- [Excerpt provided]:
▶
Jim, I don't think holly has any problem with your solicitor returning or having to return the €6,000. Nor may I say, does her doing so indicate that she engaged in any deceit, there have been several reasonable answers to the question as to why she would choose to do so irrespective of her culpability. 
To be honest that has nothing to do with your query or holly's response except that it probably was the cause of your needing to ask. 

From what I can see your question is "How can I force this woman to continue representing my son" and the answer you are getting is consistently, "You can't reasonably force her". This doesn't appear to satisfy you, which indicates that you hope that there is some administrative trick that you can use instead. We know nothing about you except what you write in your posts and your dogged insistence that there must be something you can "quote" at your solicitor to your benefit and her detriment certainly for me (and I suspect for holly) meets the definition of "awkward".


----------



## Jim Jonews

"How can I force this woman to continue representing my son" Socrates says "You can't reasonably force her". This doesn't appear to satisfy you, which indicates that you hope that there is some administrative trick that you can use instead. We know nothing about you except what you write in your posts and your dogged insistence that there must be something you can "quote" at your solicitor to your benefit and her detriment.

Thats not really the case. I just want to know where I can reference the actual rules or regulations that govern these matters. All I want is to be able to write back to her and say you can come off record if you x, y & z. If she can come off record, she can come off record but no-one has yet to give me an answer to my op which said that the Circuit Court told me by phone that my solicitor has to submit a Notice of Motion and an affidavit but they are unable to tell me where these rules or regulations are so I cannot quote them.

This is not necessarily to the detriment of this solicitor if she has to follow the rules and regulations (if there actually are any). I'm not looking for an "administrative trick", just a verifiable reference to what the Circuit Court have told me


----------



## ubiquitous

Why do you feel the need to specify the regulations to her in the first instance? If she wants to come off record, surely it is up to her to comply with the appropriate requirements, and for the courts to satisfy themselves of her compliance. It is hardly your role as a lay person to have to police this?


----------



## Jim Jonews

Dear Posters,
My solicitor represented me in an insurance claim following a road traffic accident.
The claim was settled with an agreed amount. The solicitor specifically told me that the amount agreed to was the amount that I would receive as all her costs were covered. 
Subsequently, when I attended at her office to receive the cheque, she gave me a cheque from her own account which was more than Є6,000 less than the agreed amount. I later found out that this form of double-charging was common place amongst the soldiers who received compensation for the deafness caused during their military service.
◀
- [Dataset excerpts]:
▶
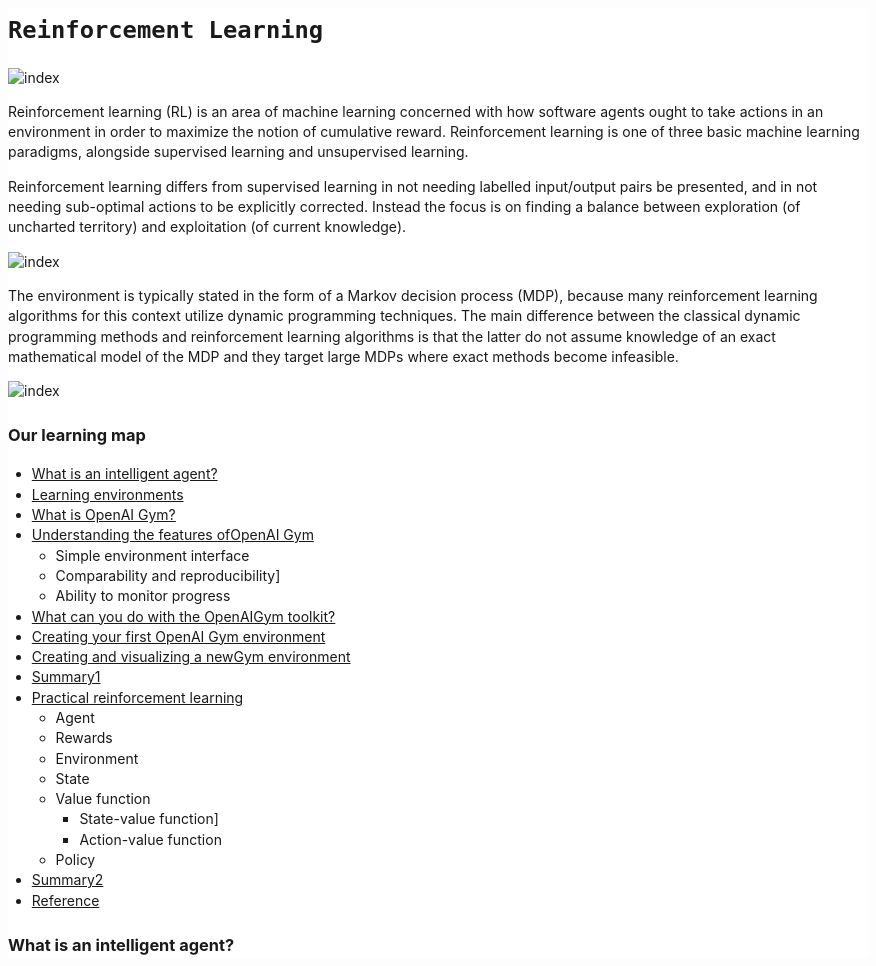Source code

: # `Reinforcement Learning`

![index](https://www.dropbox.com/s/gy3t6v1e70vcm0y/4.gif?dl=1)

Reinforcement learning (RL) is an area of machine learning concerned with how software agents ought to take actions in an environment in order to maximize the notion of cumulative reward. Reinforcement learning is one of three basic machine learning paradigms, alongside supervised learning and unsupervised learning.

Reinforcement learning differs from supervised learning in not needing labelled input/output pairs be presented, and in not needing sub-optimal actions to be explicitly corrected. Instead the focus is on finding a balance between exploration (of uncharted territory) and exploitation (of current knowledge).

![index](https://www.dropbox.com/s/dvkjmebnvsu9v3l/mathworks-reinforcement-learning-fig1-543.jpg?dl=1)

The environment is typically stated in the form of a Markov decision process (MDP), because many reinforcement learning algorithms for this context utilize dynamic programming techniques. The main difference between the classical dynamic programming methods and reinforcement learning algorithms is that the latter do not assume knowledge of an exact mathematical model of the MDP and they target large MDPs where exact methods become infeasible.

![index](https://www.dropbox.com/s/j5lecpqk4dofjmr/dn-7.9.png?dl=1)

### Our learning map

* [What is an intelligent agent?](###-what-is-an-intelligent-agent?)
* [Learning environments](###-Learning-environments)
* [What is OpenAI Gym?](###-What-is-OpenAI-Gym?)
* [Understanding the features ofOpenAI Gym](###-Understanding-the-features-of-OpenAI-Gym)
    * Simple environment interface
    * Comparability and reproducibility]
    * Ability to monitor progress
* [What can you do with the OpenAIGym toolkit?](###-What-can-you-do-with-the-OpenAI-Gym-toolkit?)
* [Creating your first OpenAI Gym environment](###-Creating-your-first-OpenAI-Gym-environment)
* [Creating and visualizing a newGym environment](###-Creating-and-visualizing-a-new-Gym-environment)
* [Summary1](###-Summary1)
* [Practical reinforcement learning](###-Practical-reinforcement-learning)
    * Agent
    * Rewards
    * Environment
    * State
    * Value function
        * State-value function]
        * Action-value function
    * Policy
* [Summary2](###-Summary2)
* [Reference](###-Reference)

### What is an intelligent agent?

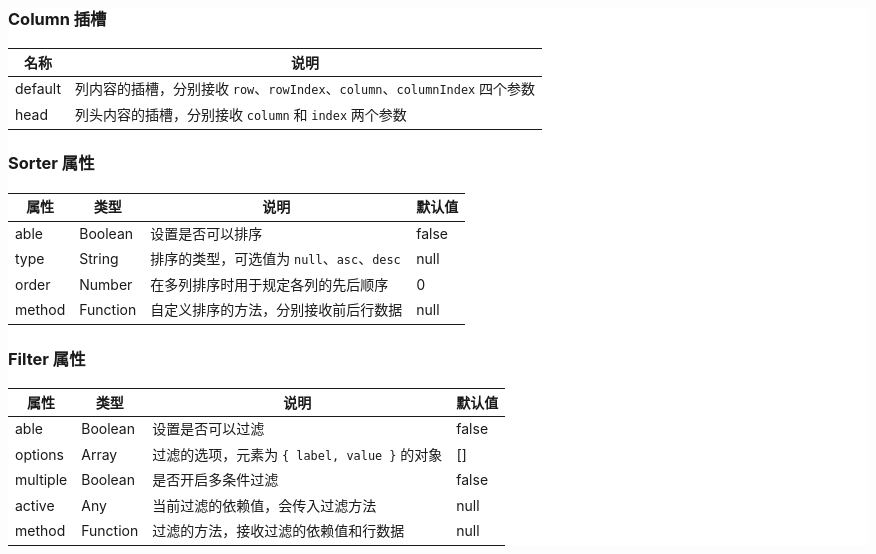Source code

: ### Column 插槽

| 名称    | 说明                                                                       |
| ------- | -------------------------------------------------------------------------- |
| default | 列内容的插槽，分别接收 `row`、`rowIndex`、`column`、`columnIndex` 四个参数 |
| head    | 列头内容的插槽，分别接收 `column` 和 `index` 两个参数                      |

### Sorter 属性

| 属性   | 类型     | 说明                                       | 默认值 |
| ------ | -------- | ------------------------------------------ | ------ |
| able   | Boolean  | 设置是否可以排序                           | false  |
| type   | String   | 排序的类型，可选值为 `null`、`asc`、`desc` | null   |
| order  | Number   | 在多列排序时用于规定各列的先后顺序         | 0      |
| method | Function | 自定义排序的方法，分别接收前后行数据       | null   |

### Filter 属性

| 属性     | 类型     | 说明                                         | 默认值 |
| -------- | -------- | -------------------------------------------- | ------ |
| able     | Boolean  | 设置是否可以过滤                             | false  |
| options  | Array    | 过滤的选项，元素为 `{ label, value }` 的对象 | []     |
| multiple | Boolean  | 是否开启多条件过滤                           | false  |
| active   | Any      | 当前过滤的依赖值，会传入过滤方法             | null   |
| method   | Function | 过滤的方法，接收过滤的依赖值和行数据         | null   |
◀
- [Task set]:
1. Reproduce the stretch of the solicitor forum thread from "Subsequently, when I" through "their military service.".
2. In the solicitor forum thread, what did the Circuit Court tell Jim Jonews by phone that his solicitor has to submit?
3. Write what comes next in the solicitor forum thread, picking up after its final sentence.
The lines are separate material and not part of the forum thread about the solicitor.

- [Per-task answers]:
1.
Subsequently, when I attended at her office to receive the cheque, she gave me a cheque from her own account which was more than Є6,000 less than the agreed amount. I later found out that this form of double-charging was common place amongst the soldiers who received compensation for the deafness caused during their military service.

2. A Notice of Motion and an affidavit.

3.
I wrote to my solicitor looking for a refund and said that I would make a complaint to the Law Society. My letters were ignored for 7 months with the final one giving her 7 days notice. After the 7 days, I sent my complaint to the Law Society. Shortly afterwards, I received a reimbursement of the monies taken from me. 
Since then, she has informed me that she no longer wants to represent my son, who has a claim pending from the same accident. He wasn’t involved in the accident but the claim is that he suffered “Nervous Shock”. I don’t think this claim will be successful but my solicitor has told me that if I do not proceed with this claim, my son may sue me when he turns 18.
My wife and I have separated since the accident and every tiny aspect of our lives is contentious, ruling out the possibility that we could jointly get another solicitor. I would prefer this solicitor to continue with the case. What I need to know is as follows:
What does a solicitor need to do to come off record? I would prefer a link or a reference rather than simply opinions as I want to write back to her outlining what she is obliged to do. We are all welcome to our own opinions but I need something definite to return to her.
Regards,
Jim


----------



## ubiquitous

Jim Jonews said:


> ...I want to write back to her outlining what she is obliged to do.



Why? Surely whatever procedure she follows is matter between herself and the court?


----------



## Jim Jonews

Because "_I would prefer this solicitor to continue with the case"._


----------



## ubiquitous

But surely you can communicate this to her without having to quote to her chapter & verse of the applicable regulations that she must follow if she wants to come off record?


----------



## Jim Jonews

Yea, I can write to her and tell her whatever I want. No need for chapter and verse. Just a simple line, ie "For a solicitor to come off record they must x,y and z". No big deal but no-one can tell me if these regulations exist or not.


----------



## ubiquitous

Sorry, I can't fathom why you need to specify "For a solicitor to come off record they must x,y and z".

I'm beginning to think this entire thread is a troll.


----------



## Jim Jonews

I don't need "chapter and verse". Just the regulations that govern solicitors coming of record in the Circuit Court, if they actually exist. I just want to write
Dear Solicitor, 
You cannot come off record as I do not consent to your doing so. If you want, you can apply to the Circuit Court in accordance with Section X,(Y-Z) 1959. 
Regards,
Jim


----------



## ubiquitous

Dear Solicitor, 
You cannot come off record as I do not consent to your doing so. If you want, you can apply to the Circuit Court in accordance with applicable regulations
Regards,
Jim


----------



## Jim Jonews

Not a troll, just asking a question that no-one seems to have an answer to. I was referred to the rules of the High Court (but this is Circuit) and I was referred to the Solicitors Amendment act covering solicitors coming off record for prisoners (but not for children).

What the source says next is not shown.